== Exercise ==
Reproduce the lines from the one holding "right eye: (300, 89)" to the end of the entries. Include both ends and change nothing.

== Provided information ==
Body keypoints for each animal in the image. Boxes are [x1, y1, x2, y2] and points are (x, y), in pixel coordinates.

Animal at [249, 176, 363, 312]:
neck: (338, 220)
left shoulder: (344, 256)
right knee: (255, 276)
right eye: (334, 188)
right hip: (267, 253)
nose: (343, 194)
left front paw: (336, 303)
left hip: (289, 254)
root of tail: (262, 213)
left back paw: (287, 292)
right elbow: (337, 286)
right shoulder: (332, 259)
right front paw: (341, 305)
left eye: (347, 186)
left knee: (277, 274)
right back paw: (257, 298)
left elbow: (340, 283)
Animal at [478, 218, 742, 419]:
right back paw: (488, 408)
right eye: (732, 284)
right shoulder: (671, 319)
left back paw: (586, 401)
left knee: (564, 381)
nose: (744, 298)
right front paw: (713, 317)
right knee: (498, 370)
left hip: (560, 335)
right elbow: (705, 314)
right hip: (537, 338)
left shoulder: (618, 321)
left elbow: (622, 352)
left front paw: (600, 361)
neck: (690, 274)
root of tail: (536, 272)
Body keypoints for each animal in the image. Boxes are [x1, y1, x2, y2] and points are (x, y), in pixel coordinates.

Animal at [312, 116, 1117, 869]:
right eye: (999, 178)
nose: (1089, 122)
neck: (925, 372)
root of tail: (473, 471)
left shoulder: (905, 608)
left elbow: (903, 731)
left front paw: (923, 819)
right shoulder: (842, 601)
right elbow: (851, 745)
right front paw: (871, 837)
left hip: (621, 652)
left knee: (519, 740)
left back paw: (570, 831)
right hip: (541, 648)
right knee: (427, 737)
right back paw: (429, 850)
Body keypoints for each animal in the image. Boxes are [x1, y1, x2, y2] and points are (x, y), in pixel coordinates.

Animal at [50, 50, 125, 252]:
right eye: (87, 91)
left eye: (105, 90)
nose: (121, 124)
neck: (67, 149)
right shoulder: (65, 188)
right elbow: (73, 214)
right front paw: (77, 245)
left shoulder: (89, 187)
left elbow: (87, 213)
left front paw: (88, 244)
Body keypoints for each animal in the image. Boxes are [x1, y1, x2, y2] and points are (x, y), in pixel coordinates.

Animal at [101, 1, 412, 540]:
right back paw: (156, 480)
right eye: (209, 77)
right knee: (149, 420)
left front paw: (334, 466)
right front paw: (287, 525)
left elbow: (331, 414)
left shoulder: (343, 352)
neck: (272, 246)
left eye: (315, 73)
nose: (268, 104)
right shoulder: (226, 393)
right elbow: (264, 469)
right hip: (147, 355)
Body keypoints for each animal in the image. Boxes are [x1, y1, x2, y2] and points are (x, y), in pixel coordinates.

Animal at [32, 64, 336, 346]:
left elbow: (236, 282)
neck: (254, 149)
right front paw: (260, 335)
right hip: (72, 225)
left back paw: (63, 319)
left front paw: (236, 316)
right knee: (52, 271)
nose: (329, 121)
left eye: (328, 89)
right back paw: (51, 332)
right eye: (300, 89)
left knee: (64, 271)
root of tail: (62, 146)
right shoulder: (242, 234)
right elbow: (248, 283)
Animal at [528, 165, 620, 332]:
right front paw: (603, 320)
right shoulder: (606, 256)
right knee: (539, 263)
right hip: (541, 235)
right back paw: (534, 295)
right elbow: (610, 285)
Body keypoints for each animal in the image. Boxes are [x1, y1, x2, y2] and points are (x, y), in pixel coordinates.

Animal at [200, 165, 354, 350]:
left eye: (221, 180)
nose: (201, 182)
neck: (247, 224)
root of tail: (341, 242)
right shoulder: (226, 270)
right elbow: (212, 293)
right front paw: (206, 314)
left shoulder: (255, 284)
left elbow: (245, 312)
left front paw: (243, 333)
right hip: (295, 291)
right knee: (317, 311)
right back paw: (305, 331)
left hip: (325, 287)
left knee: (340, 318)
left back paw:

== Result below ==
right eye: (300, 89)
left knee: (64, 271)
root of tail: (62, 146)
right shoulder: (242, 234)
right elbow: (248, 283)
Animal at [528, 165, 620, 332]:
right front paw: (603, 320)
right shoulder: (606, 256)
right knee: (539, 263)
right hip: (541, 235)
right back paw: (534, 295)
right elbow: (610, 285)
Body keypoints for each animal in the image. Boxes are [x1, y1, x2, y2] and points are (x, y), in pixel coordinates.

Animal at [200, 165, 354, 350]:
left eye: (221, 180)
nose: (201, 182)
neck: (247, 224)
root of tail: (341, 242)
right shoulder: (226, 270)
right elbow: (212, 293)
right front paw: (206, 314)
left shoulder: (255, 284)
left elbow: (245, 312)
left front paw: (243, 333)
right hip: (295, 291)
right knee: (317, 311)
right back paw: (305, 331)
left hip: (325, 287)
left knee: (340, 318)
left back paw:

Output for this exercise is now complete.